U.N. Special Envoy for Yemen Martin Griffiths said the two sides did not agree to release prisoners during this round of talks concluded Sunday in Amman.
“I am disappointed that this round of talks did not amount to what we saw in Switzerland last September which resulted in the historic release of 1056 detainees,” he said.
In October, the warring sides achieved the largest-ever prisoner swap of the war, releasing more than 1,000 detainees. That followed occasional releases of dozens of prisoners over the past two years, which also served as gestures of good faith, stoking hopes the factions would implement the 2018 agreement.
The prisoner swap talks were facilitated by the U.N. and the International Committee of the Red Cross.
Griffiths urged the warring sides to work on “the implementation of what they agreed to and expand the arrangements to release more detainees soon.”
He repeated his calls for “the unconditional release of all sick, wounded, elderly and children detainees as well as detained civilians, including women and journalists.”
The two sides traded the blame for the failure of the talks.
Yemen’s devastating conflict erupted in 2014, when the Houthis seized the capital, Sanaa, and much of the country’s north.
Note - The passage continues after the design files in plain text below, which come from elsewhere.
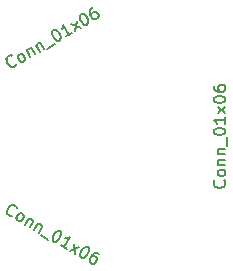
<source format=gbr>
G04 #@! TF.FileFunction,Other,Fab,Top*
%FSLAX46Y46*%
G04 Gerber Fmt 4.6, Leading zero omitted, Abs format (unit mm)*
G04 Created by KiCad (PCBNEW 4.0.7-e2-6376~58~ubuntu14.04.1) date Fri Feb 16 13:10:18 2018*
%MOMM*%
%LPD*%
G01*
G04 APERTURE LIST*
%ADD10C,0.100000*%
%ADD11C,0.150000*%
G04 APERTURE END LIST*
D10*
D11*
X80441286Y-96374494D02*
X80423857Y-96439543D01*
X80323948Y-96552211D01*
X80241470Y-96599830D01*
X80093942Y-96630020D01*
X79963844Y-96595160D01*
X79874986Y-96536491D01*
X79738508Y-96395344D01*
X79667079Y-96271625D01*
X79613081Y-96082858D01*
X79606701Y-95976570D01*
X79641561Y-95846473D01*
X79741470Y-95733805D01*
X79823948Y-95686186D01*
X79971476Y-95655996D01*
X80036524Y-95673426D01*
X80983776Y-96171259D02*
X80877488Y-96177639D01*
X80812440Y-96160209D01*
X80723581Y-96101540D01*
X80580724Y-95854103D01*
X80574344Y-95747815D01*
X80591774Y-95682767D01*
X80650443Y-95593908D01*
X80774162Y-95522479D01*
X80880450Y-95516100D01*
X80945498Y-95533529D01*
X81034357Y-95592198D01*
X81177214Y-95839635D01*
X81183594Y-95945923D01*
X81166164Y-96010972D01*
X81107495Y-96099830D01*
X80983776Y-96171259D01*
X81310272Y-95212956D02*
X81643606Y-95790306D01*
X81357891Y-95295434D02*
X81375321Y-95230386D01*
X81433990Y-95141527D01*
X81557708Y-95070098D01*
X81663996Y-95063719D01*
X81752855Y-95122388D01*
X82014760Y-95576020D01*
X82093819Y-94760575D02*
X82427152Y-95337925D01*
X82141438Y-94843053D02*
X82158868Y-94778005D01*
X82217537Y-94689146D01*
X82341255Y-94617717D01*
X82447543Y-94611338D01*
X82536402Y-94670007D01*
X82798307Y-95123639D01*
X83052122Y-95087070D02*
X83711951Y-94706118D01*
X83535485Y-93543329D02*
X83617965Y-93495709D01*
X83724253Y-93489329D01*
X83789302Y-93506759D01*
X83878160Y-93565428D01*
X84014637Y-93706576D01*
X84133685Y-93912773D01*
X84187684Y-94101539D01*
X84194064Y-94207827D01*
X84176634Y-94272876D01*
X84117965Y-94361734D01*
X84035485Y-94409354D01*
X83929197Y-94415734D01*
X83864149Y-94398304D01*
X83775290Y-94339635D01*
X83638813Y-94198487D01*
X83519765Y-93992290D01*
X83465766Y-93803524D01*
X83459387Y-93697236D01*
X83476816Y-93632187D01*
X83535485Y-93543329D01*
X85148947Y-93766496D02*
X84654075Y-94052211D01*
X84901511Y-93909354D02*
X84401511Y-93043329D01*
X84390461Y-93214665D01*
X84355601Y-93344763D01*
X84296932Y-93433621D01*
X85437622Y-93599830D02*
X85557921Y-92760574D01*
X85104289Y-93022479D02*
X85891255Y-93337925D01*
X85886126Y-92186186D02*
X85968605Y-92138566D01*
X86074893Y-92132186D01*
X86139942Y-92149616D01*
X86228800Y-92208285D01*
X86365278Y-92349433D01*
X86484326Y-92555630D01*
X86538324Y-92744396D01*
X86544704Y-92850684D01*
X86527274Y-92915733D01*
X86468605Y-93004591D01*
X86386126Y-93052211D01*
X86279838Y-93058591D01*
X86214789Y-93041161D01*
X86125931Y-92982492D01*
X85989454Y-92841344D01*
X85870406Y-92635147D01*
X85816407Y-92446381D01*
X85810027Y-92340093D01*
X85827457Y-92275044D01*
X85886126Y-92186186D01*
X86917109Y-91590947D02*
X86752151Y-91686186D01*
X86693482Y-91775044D01*
X86676053Y-91840093D01*
X86665003Y-92011429D01*
X86719001Y-92200196D01*
X86909478Y-92530111D01*
X86998336Y-92588780D01*
X87063385Y-92606210D01*
X87169673Y-92599830D01*
X87334631Y-92504591D01*
X87393300Y-92415733D01*
X87410730Y-92350684D01*
X87404350Y-92244396D01*
X87285302Y-92038200D01*
X87196444Y-91979530D01*
X87131395Y-91962100D01*
X87025107Y-91968480D01*
X86860149Y-92063719D01*
X86801480Y-92152577D01*
X86784050Y-92217626D01*
X86790430Y-92323915D01*
X98057143Y-106238095D02*
X98104762Y-106285714D01*
X98152381Y-106428571D01*
X98152381Y-106523809D01*
X98104762Y-106666667D01*
X98009524Y-106761905D01*
X97914286Y-106809524D01*
X97723810Y-106857143D01*
X97580952Y-106857143D01*
X97390476Y-106809524D01*
X97295238Y-106761905D01*
X97200000Y-106666667D01*
X97152381Y-106523809D01*
X97152381Y-106428571D01*
X97200000Y-106285714D01*
X97247619Y-106238095D01*
X98152381Y-105666667D02*
X98104762Y-105761905D01*
X98057143Y-105809524D01*
X97961905Y-105857143D01*
X97676190Y-105857143D01*
X97580952Y-105809524D01*
X97533333Y-105761905D01*
X97485714Y-105666667D01*
X97485714Y-105523809D01*
X97533333Y-105428571D01*
X97580952Y-105380952D01*
X97676190Y-105333333D01*
X97961905Y-105333333D01*
X98057143Y-105380952D01*
X98104762Y-105428571D01*
X98152381Y-105523809D01*
X98152381Y-105666667D01*
X97485714Y-104904762D02*
X98152381Y-104904762D01*
X97580952Y-104904762D02*
X97533333Y-104857143D01*
X97485714Y-104761905D01*
X97485714Y-104619047D01*
X97533333Y-104523809D01*
X97628571Y-104476190D01*
X98152381Y-104476190D01*
X97485714Y-104000000D02*
X98152381Y-104000000D01*
X97580952Y-104000000D02*
X97533333Y-103952381D01*
X97485714Y-103857143D01*
X97485714Y-103714285D01*
X97533333Y-103619047D01*
X97628571Y-103571428D01*
X98152381Y-103571428D01*
X98247619Y-103333333D02*
X98247619Y-102571428D01*
X97152381Y-102142857D02*
X97152381Y-102047618D01*
X97200000Y-101952380D01*
X97247619Y-101904761D01*
X97342857Y-101857142D01*
X97533333Y-101809523D01*
X97771429Y-101809523D01*
X97961905Y-101857142D01*
X98057143Y-101904761D01*
X98104762Y-101952380D01*
X98152381Y-102047618D01*
X98152381Y-102142857D01*
X98104762Y-102238095D01*
X98057143Y-102285714D01*
X97961905Y-102333333D01*
X97771429Y-102380952D01*
X97533333Y-102380952D01*
X97342857Y-102333333D01*
X97247619Y-102285714D01*
X97200000Y-102238095D01*
X97152381Y-102142857D01*
X98152381Y-100857142D02*
X98152381Y-101428571D01*
X98152381Y-101142857D02*
X97152381Y-101142857D01*
X97295238Y-101238095D01*
X97390476Y-101333333D01*
X97438095Y-101428571D01*
X98152381Y-100523809D02*
X97485714Y-99999999D01*
X97485714Y-100523809D02*
X98152381Y-99999999D01*
X97152381Y-99428571D02*
X97152381Y-99333332D01*
X97200000Y-99238094D01*
X97247619Y-99190475D01*
X97342857Y-99142856D01*
X97533333Y-99095237D01*
X97771429Y-99095237D01*
X97961905Y-99142856D01*
X98057143Y-99190475D01*
X98104762Y-99238094D01*
X98152381Y-99333332D01*
X98152381Y-99428571D01*
X98104762Y-99523809D01*
X98057143Y-99571428D01*
X97961905Y-99619047D01*
X97771429Y-99666666D01*
X97533333Y-99666666D01*
X97342857Y-99619047D01*
X97247619Y-99571428D01*
X97200000Y-99523809D01*
X97152381Y-99428571D01*
X97152381Y-98238094D02*
X97152381Y-98428571D01*
X97200000Y-98523809D01*
X97247619Y-98571428D01*
X97390476Y-98666666D01*
X97580952Y-98714285D01*
X97961905Y-98714285D01*
X98057143Y-98666666D01*
X98104762Y-98619047D01*
X98152381Y-98523809D01*
X98152381Y-98333332D01*
X98104762Y-98238094D01*
X98057143Y-98190475D01*
X97961905Y-98142856D01*
X97723810Y-98142856D01*
X97628571Y-98190475D01*
X97580952Y-98238094D01*
X97533333Y-98333332D01*
X97533333Y-98523809D01*
X97580952Y-98619047D01*
X97628571Y-98666666D01*
X97723810Y-98714285D01*
X80084143Y-109244095D02*
X80019095Y-109261525D01*
X79871567Y-109231336D01*
X79789089Y-109183717D01*
X79689180Y-109071049D01*
X79654320Y-108940951D01*
X79660700Y-108834663D01*
X79714698Y-108645897D01*
X79786127Y-108522178D01*
X79922605Y-108381030D01*
X80011463Y-108322361D01*
X80141561Y-108287502D01*
X80289089Y-108317692D01*
X80371567Y-108365311D01*
X80471476Y-108477978D01*
X80488905Y-108543027D01*
X80531395Y-109612288D02*
X80472726Y-109523430D01*
X80455297Y-109458381D01*
X80461676Y-109352093D01*
X80604534Y-109104656D01*
X80693392Y-109045987D01*
X80758441Y-109028558D01*
X80864729Y-109034937D01*
X80988448Y-109106366D01*
X81047117Y-109195225D01*
X81064546Y-109260273D01*
X81058167Y-109366561D01*
X80915309Y-109613998D01*
X80826451Y-109672667D01*
X80761402Y-109690097D01*
X80655114Y-109683717D01*
X80531395Y-109612288D01*
X81524558Y-109415890D02*
X81191225Y-109993240D01*
X81476939Y-109498368D02*
X81541988Y-109480939D01*
X81648276Y-109487318D01*
X81771994Y-109558747D01*
X81830663Y-109647606D01*
X81824284Y-109753894D01*
X81562379Y-110207526D01*
X82308105Y-109868271D02*
X81974771Y-110445621D01*
X82260486Y-109950749D02*
X82325535Y-109933320D01*
X82431823Y-109939699D01*
X82555541Y-110011128D01*
X82614210Y-110099987D01*
X82607831Y-110206275D01*
X82345926Y-110659907D01*
X82504503Y-110861433D02*
X83164332Y-111242386D01*
X84083104Y-110508168D02*
X84165584Y-110555787D01*
X84224253Y-110644645D01*
X84241683Y-110709694D01*
X84235303Y-110815982D01*
X84181304Y-111004749D01*
X84062256Y-111210946D01*
X83925779Y-111352093D01*
X83836921Y-111410762D01*
X83771872Y-111428192D01*
X83665584Y-111421812D01*
X83583104Y-111374193D01*
X83524435Y-111285335D01*
X83507006Y-111220286D01*
X83513385Y-111113998D01*
X83567384Y-110925231D01*
X83686432Y-110719034D01*
X83822909Y-110577887D01*
X83911768Y-110519218D01*
X83976816Y-110501788D01*
X84083104Y-110508168D01*
X84696566Y-112017050D02*
X84201694Y-111731336D01*
X84449130Y-111874193D02*
X84949130Y-111008168D01*
X84795223Y-111084266D01*
X84665125Y-111119126D01*
X84558837Y-111112746D01*
X84985241Y-112183717D02*
X85772207Y-111868271D01*
X85318575Y-111606366D02*
X85438874Y-112445622D01*
X86433745Y-111865311D02*
X86516224Y-111912930D01*
X86574893Y-112001788D01*
X86592323Y-112066837D01*
X86585943Y-112173125D01*
X86531945Y-112361892D01*
X86412897Y-112568089D01*
X86276419Y-112709236D01*
X86187561Y-112767905D01*
X86122512Y-112785335D01*
X86016224Y-112778955D01*
X85933745Y-112731336D01*
X85875076Y-112642478D01*
X85857646Y-112577429D01*
X85864026Y-112471141D01*
X85918025Y-112282374D01*
X86037073Y-112076177D01*
X86173550Y-111935030D01*
X86262408Y-111876361D01*
X86327457Y-111858931D01*
X86433745Y-111865311D01*
X87464728Y-112460549D02*
X87299770Y-112365311D01*
X87193482Y-112358931D01*
X87128434Y-112376361D01*
X86974527Y-112452459D01*
X86838049Y-112593607D01*
X86647573Y-112923522D01*
X86641193Y-113029810D01*
X86658623Y-113094859D01*
X86717292Y-113183717D01*
X86882250Y-113278955D01*
X86988538Y-113285335D01*
X87053587Y-113267905D01*
X87142445Y-113209236D01*
X87261492Y-113003040D01*
X87267873Y-112896751D01*
X87250443Y-112831702D01*
X87191774Y-112742844D01*
X87026816Y-112647606D01*
X86920528Y-112641226D01*
X86855479Y-112658656D01*
X86766620Y-112717326D01*
M02*

</source>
That prompted a U.S.-backed Arab military coalition to intervene months later in a bid to restore the government of Yemeni President Abed Rabu Mansour Hadi to power.
The conflict has killed some 130,000 people and spawned the world’s worst humanitarian disaster.
The failure in the prisoner swap talks has come amid an intensive attack by the Houthis on the government-held Marib province.
The Houthi attacks forced several thousand of internally displaced people, or IDPs, to flee from Marib’s district of Swarih eastward to the province’s capital, after the heavy fighting left them without water, electricity, health and educational needs.
Marib province has served as a sort of haven for around 1 million Yemenis who have fled Houthi offensives since the start of the war.